Review of Times Loss by Jason
Initial Impression:
I must admit that my first impression was that I have no idea what you're trying to say. First impressions are important since they decide the reader whether to continue reading or to give up. If the reader gives up, there is no second impression.
Title:
Bit of a mystery, this. Did you mean "the loss belonging to Time?" In which case it should be "Time's Loss." "Times" can be either the plural of "time" or it can function as a verb. Neither helps the title to mean anything to me. This becomes important, as we shall in my later comments.
Content:
Your big problem with the poem is that its meaning is obscure. The title gives no help in this. As it is, the reader has to attempt to find his way without any idea of what you're writing about. Unfortunately, it doesn't become any clearer as we read on. The net result is that we have a series of apparently unconnected statements and words that may convey some sense of feeling (although even that is very confused), but leave us without a hold on any meaning. In other words, the poem fails to communicate.
Communication has to be the aim in all writing or the writer might just as well keep what he writes to himself. And that means that, no matter how painful it becomes, the writer must allow the reader to know what the piece is about. It's not wrong to expect a bit of work from the reader, but some indication is necessary or the reader will stop reading. For instance, if you had titled the poem "Society Rejects," that would give the reader a basic foundation, a pointer to the meaning of the lines that follow.

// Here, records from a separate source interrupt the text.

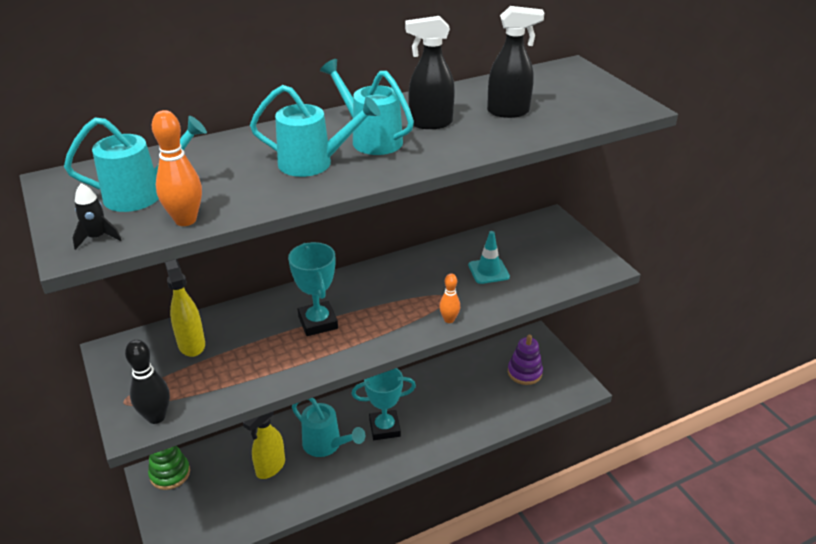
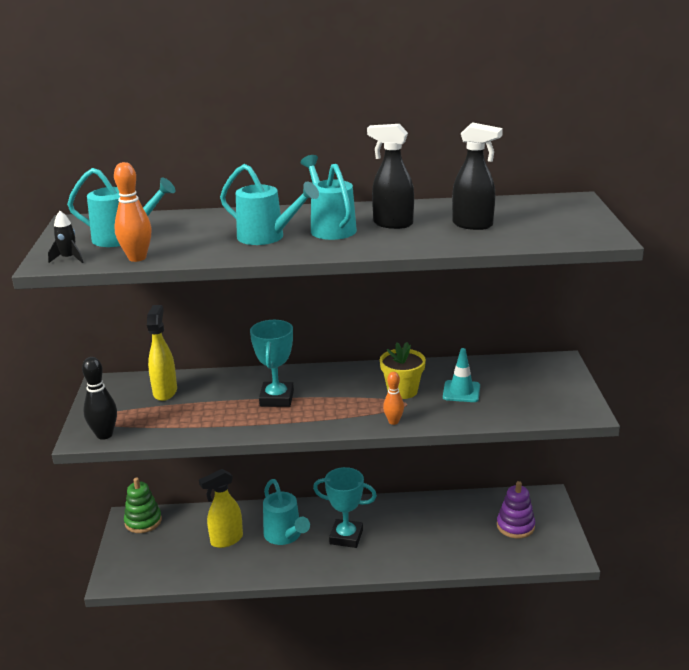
camera: 25 degrees right, 10 degrees down
none -> yellow flower pot [380,342,426,399]

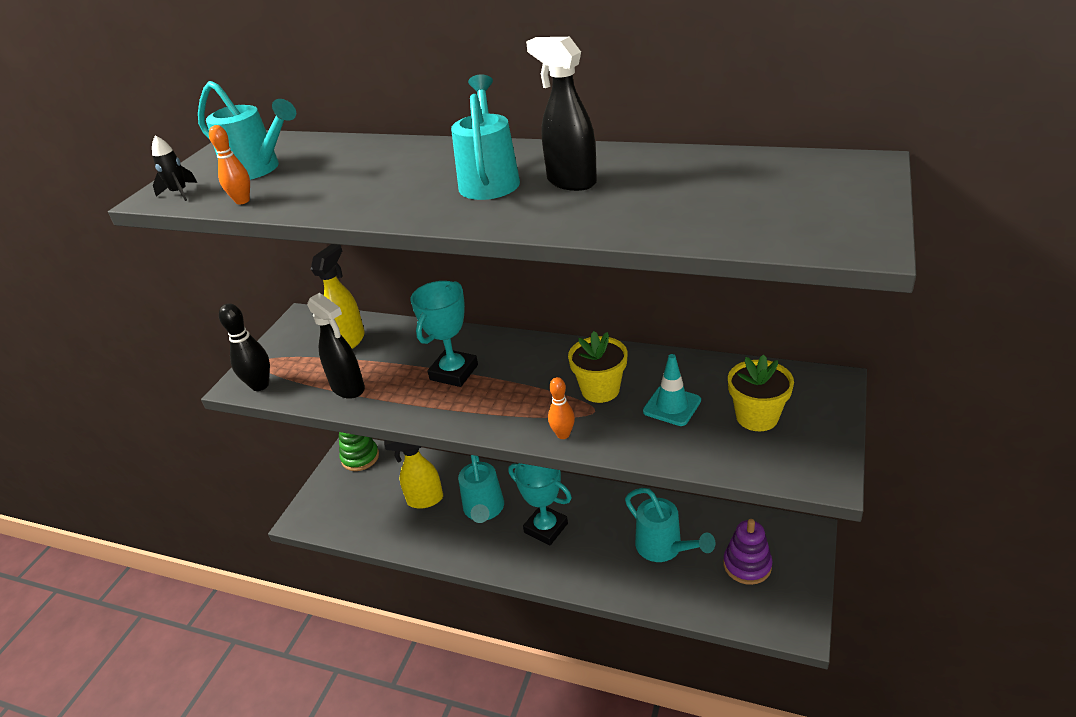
camera: 25 degrees right, 10 degrees up
orange bowling pin [114,162,152,262] -> orange bowling pin [209,125,250,204], size x0.65
turquoise watering can [220,164,319,245] -> turquoise watering can moved to [625,488,715,562]
black spray bottle [452,122,503,230] -> black spray bottle moved to [307,293,365,399]
none -> yellow flower pot [728,355,794,431]

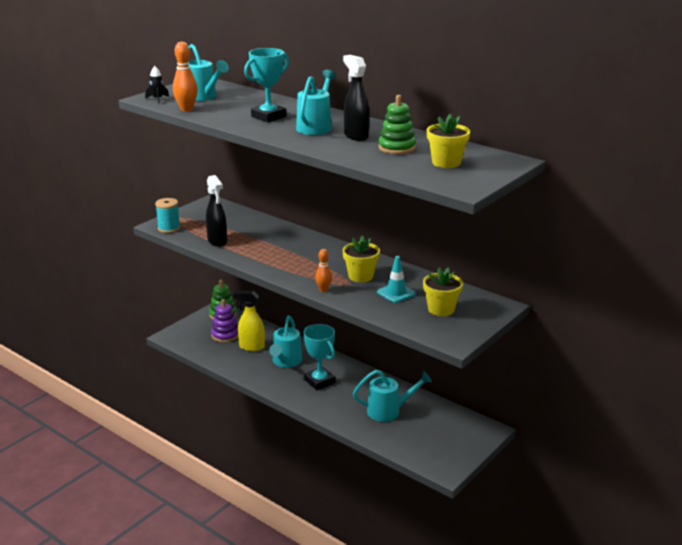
camera: 15 degrees right, 10 degrees down
orange bowling pin [209,125,250,204] -> orange bowling pin [173,42,198,112], size x1.54
black bowling pin [219,303,270,391] -> turquoise spool [155,198,180,233]
yellow spray bottle [311,244,365,349] -> none
turquoise trophy [411,281,478,387] -> turquoise trophy moved to [244,48,289,122]
turquoise watering can [625,488,715,562] -> turquoise watering can turned 75 degrees counterclockwise [353,370,432,422]
purple stacking toy [723,519,773,585] -> purple stacking toy moved to [211,299,238,343]
none -> green stacking toy [378,95,416,154]
none -> yellow flower pot [427,114,470,168]

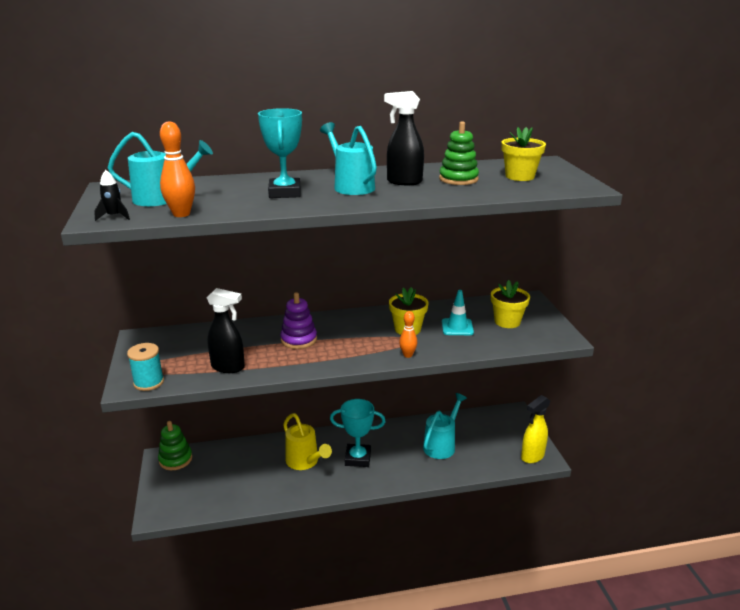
camera: 50 degrees left, 0 degrees up
purple stacking toy [211,299,238,343] -> purple stacking toy moved to [280,292,317,349]
yellow spray bottle [233,291,265,352] -> yellow spray bottle moved to [521,395,550,463]
turquoise watering can [269,316,302,368] -> yellow watering can [283,413,332,470]

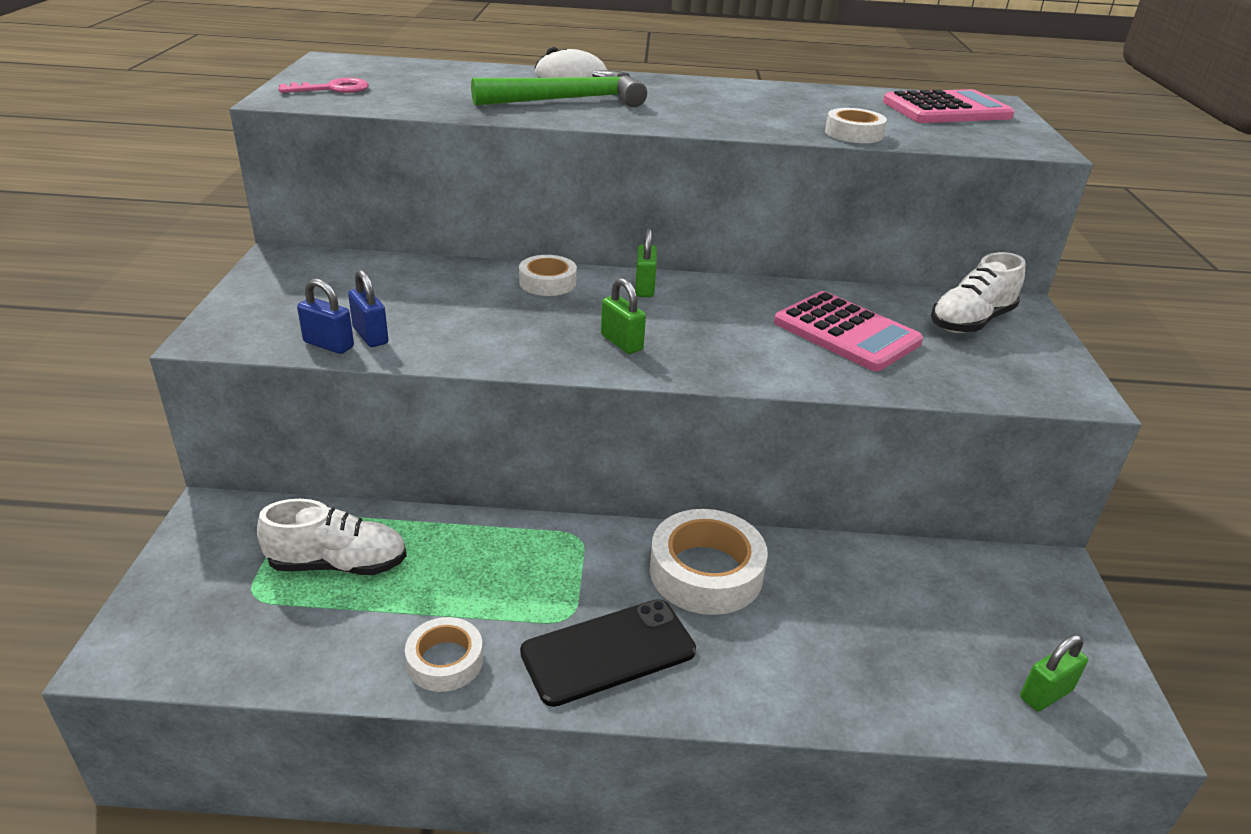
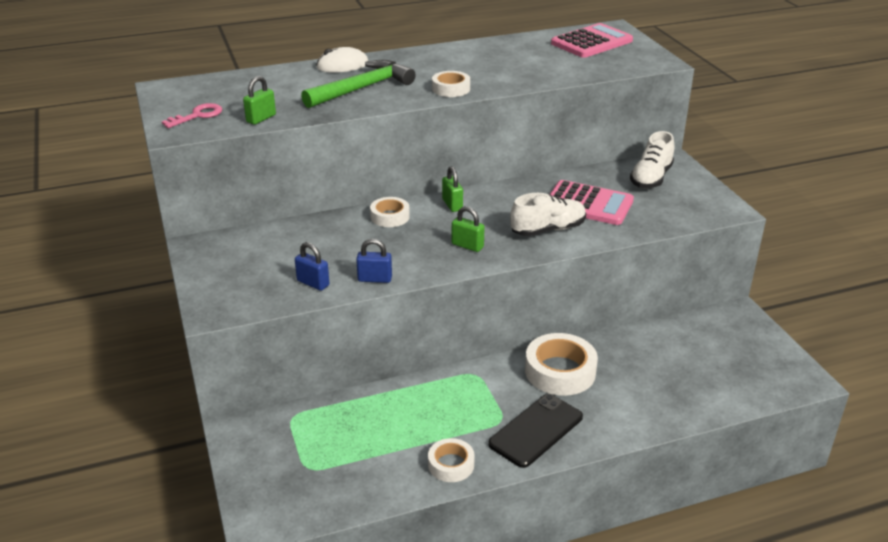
camera: 20 degrees left, 0 degrees up
white shoe [257,499,407,575] -> white shoe moved to [510,193,586,236]
blue padlock [297,278,354,354] -> blue padlock moved to [356,239,392,283]
white tape [825,108,887,143] -> white tape moved to [432,71,470,97]
green padlock [1020,635,1088,712] -> green padlock moved to [243,76,276,125]

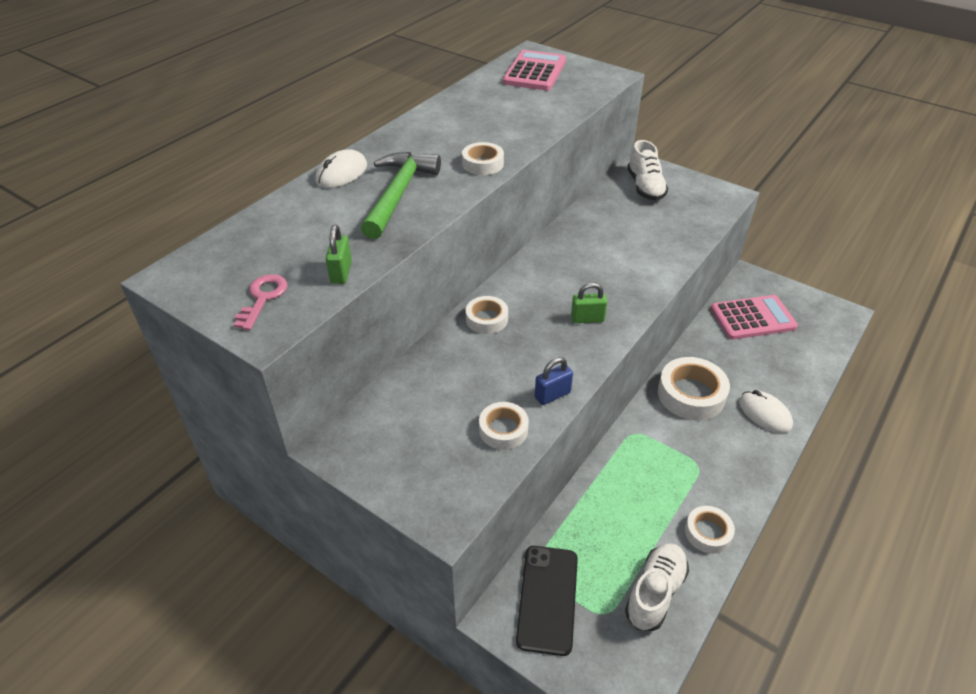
camera: 35 degrees left, 10 degrees up
blue padlock [295,242,329,291] -> white tape [479,402,529,450]
green padlock [442,166,463,212] -> none
black phone [488,394,583,468] -> black phone moved to [516,546,578,656]
white shoe [510,193,586,236] -> white shoe moved to [625,543,689,631]
pink calculator [550,180,634,225] -> pink calculator moved to [711,295,798,340]
none -> white mouse [739,390,793,433]

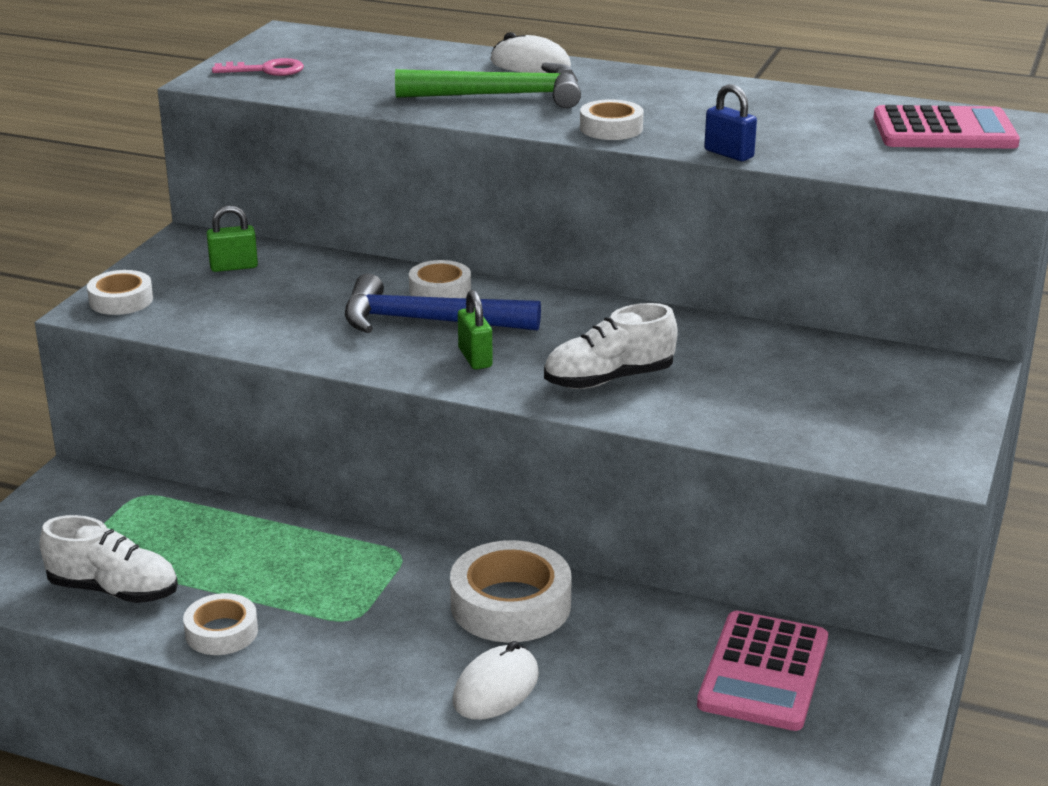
camera: 75 degrees right, 15 degrees down
green padlock [325,225,352,284] -> green padlock moved to [207,205,258,272]
white tape [479,402,529,450] -> white tape moved to [87,270,153,315]
black phone [516,546,578,656] -> none
blue padlock [535,357,573,405] -> blue padlock moved to [704,84,757,161]
white shoe [627,140,668,201] -> white shoe moved to [544,303,678,389]
pink calculator [711,295,798,340] -> pink calculator turned 45 degrees clockwise [697,611,828,731]
none -> blue hammer [345,274,541,333]

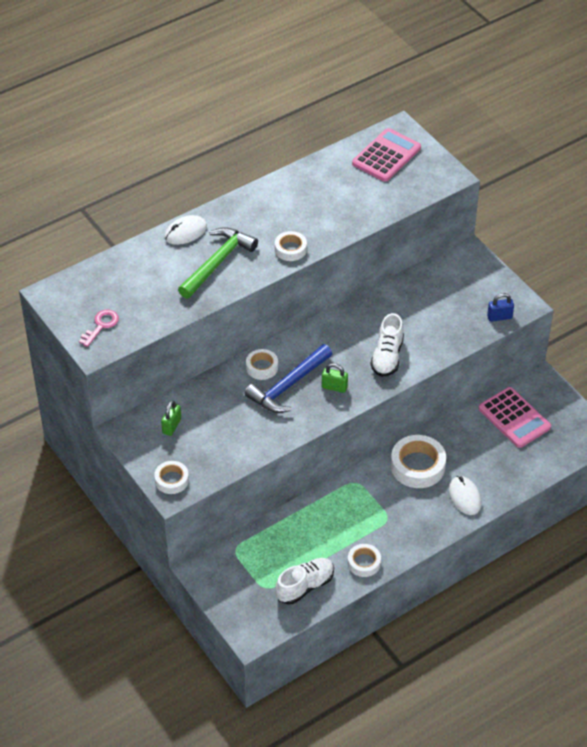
camera: 55 degrees left, 20 degrees up
blue padlock [704,84,757,161] -> blue padlock moved to [487,293,514,322]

Understand that I speak from experience. My first attempts at poetry were so obscure that even I had difficulty in understanding them at times. Time taight me that the best writing is done when it costs the writer something in vulnerability. This is especially true in poetry. Poetry is forged in pain, tempered by anguish and shines with power as a result.
To demonstrate what I mean, let's have a look at your first stanza. "Just hatred brings them on" immediately raises the question, "Who are they?" I have no indication of that so must press on in the hope of an answer later in the poem. "Deciphering what's lost," makes me wonder who is doing the deciphering. No one has been mentioned so far apart from the mysterious "them." Again, I have to continue to see if elucidation follows.
"Knowing what's gone." You may know but I certainly don't. I don't see why I'm kept in the dark about all this. Then "Life's time pass loss," is, apart from being ungrammatical, meaningless to me. What does it mean and how does it relate to what has gone before? You must surely see my problem here. I have no doubt you are talking about something that you feel deeply and passionately but I am left without any idea of what is causing you such feelings.
"Most of us grew." I'll take your word for it, although I haven't a clue how this relates to the rest of the poem. "s*** you bring I toss" makes me wonder if this a poem about a broken relationship. The problem with that is that the rest of the poem doesn't appear to have anything to do with such a thing. Towards the end of the piece, it seems to be shouting at society but, again, that's only a guess. And finally, "You already knew," which gives some support to the relationship theory but, unfortunately, I don't think I did know.
When we are young, many of us write poetry as a way to express the powerful emotions running through our lives. This is a cathartic experience for us but does nothing for anyone reading what is produced. It's not designed to communicate but is purely a release valve. Later in life, when we have passions more under control and communication becomes more important than release, that is when real poetry is written, words that take the reader by the hand or the scruff of the neck and lift them to experiences they did not expect. If you can aim for that now, imagine how good you'll be when you're old!
Style:
You're seeking the words and phrases that begin to express the feelings you have and then stringing them together without a great deal of concern for the reader. This results in a series of brief, explosive utterances that seem to have very little connection to the lines before and after them. You understand because you've done the thinking in between these lines but you must understand that the reader hasn't. He's missing the connections. Help him through from one thought to the next by showing how you arrived at the next statement.
There are a few errors in the poem and I'll point out the most obvious:
"Over comes" should be one word - "overcomes." Unless you really meant that "our meterial" (should be "material") comes over something, rather than beating it.
"Fore-being" is not a word. It has some sort of meaning to me but that may be a very different meaning from the one you intended. It is fine to invent words (poets do it quite often) but you should be sure that the meaning is obvious and cannot be taken another way.
It is a mistake to do away with punctuation entirely. You rob the piece of accuracy by leaving out punctuation and increase the possibility of misunderstanding.
Flow/Pace:
Rather jerky, thanks to the short lines and thoughts. I think the effort to rhyme does not help either. Several times you have had to use words that I'm sure are not exactly what you mean but they're in because they rhyme with something else. It's my opinion that you would do much better with free verse at this stage. Allow yourself the freedom to use the right word rather than the convenient rhyme.
Suggestions:
Just about everything I've written seems to have been suggestions. I'm sure you've had enough for the moment.
Overall Impression:
A wonderful reminder of some of my early poems. I'm not saying you should give up on poetry. It is a wonderful release and you will produce some really good things amongst all the catharsis. But remember, practice may not make perfect but it certainly makes better. Keep writing!